**REQUIRED WORK:**
Track down each line below containing the string "events" and copy it.

**AVAILABLE DATA:**

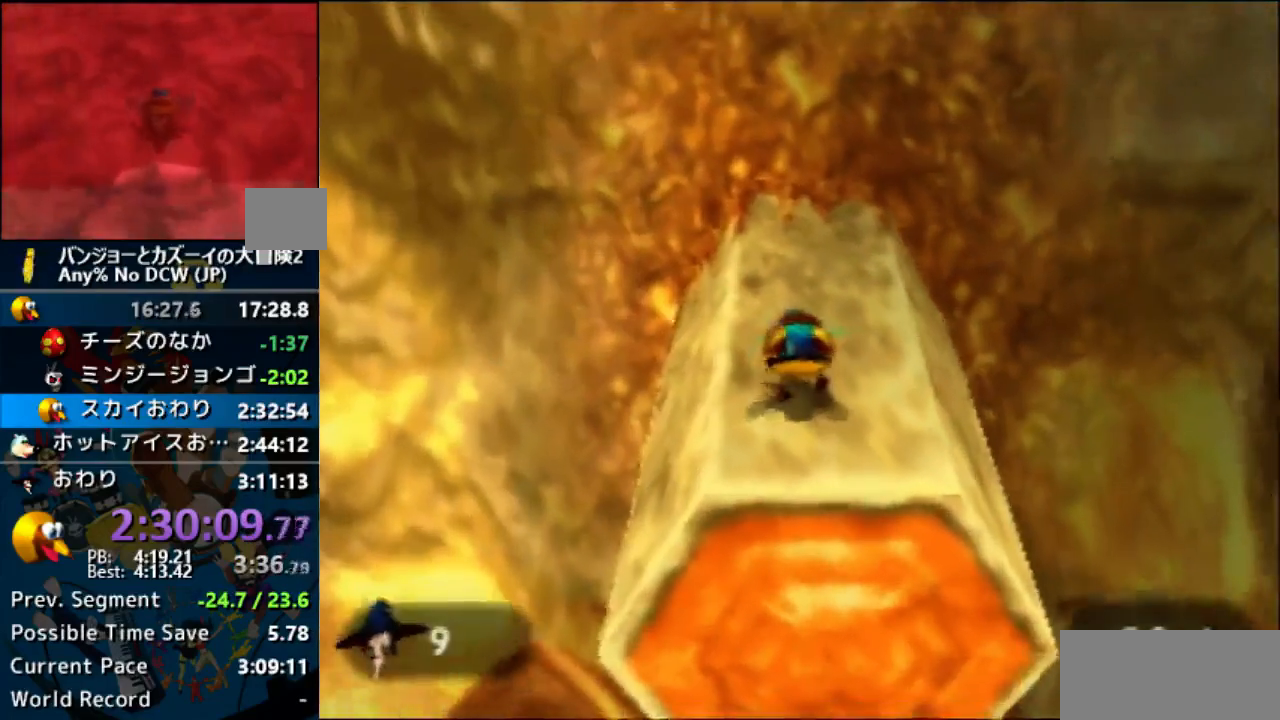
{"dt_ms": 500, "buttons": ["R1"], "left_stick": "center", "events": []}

...

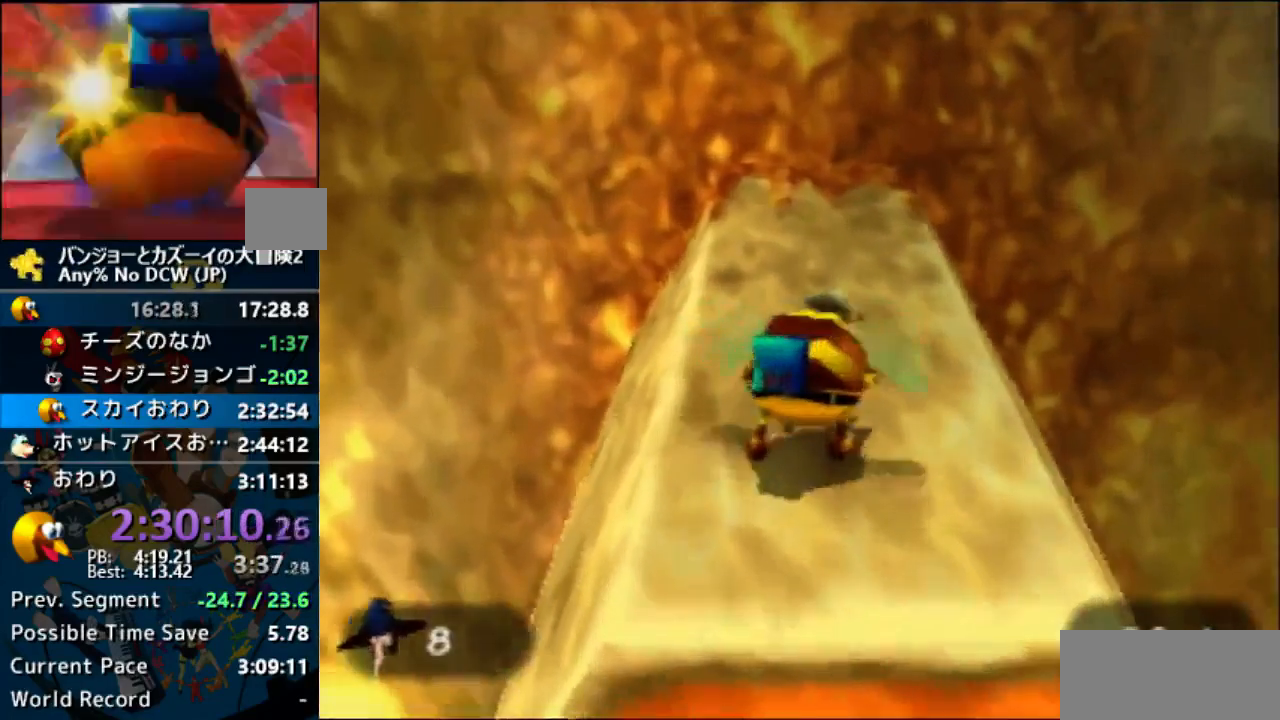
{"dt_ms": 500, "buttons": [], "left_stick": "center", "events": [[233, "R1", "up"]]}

--

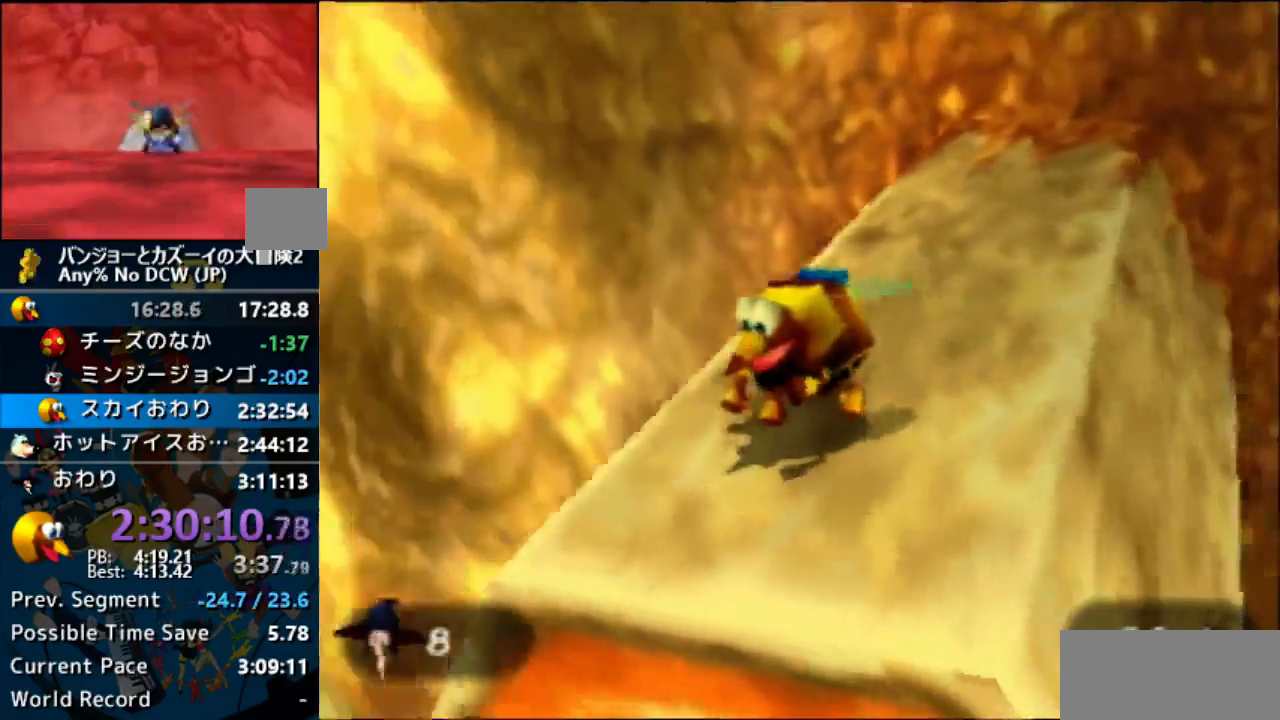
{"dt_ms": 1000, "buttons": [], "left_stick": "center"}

**RESULT OF THIS TASK:**
{"dt_ms": 500, "buttons": ["R1"], "left_stick": "center", "events": []}
{"dt_ms": 500, "buttons": [], "left_stick": "center", "events": [[233, "R1", "up"]]}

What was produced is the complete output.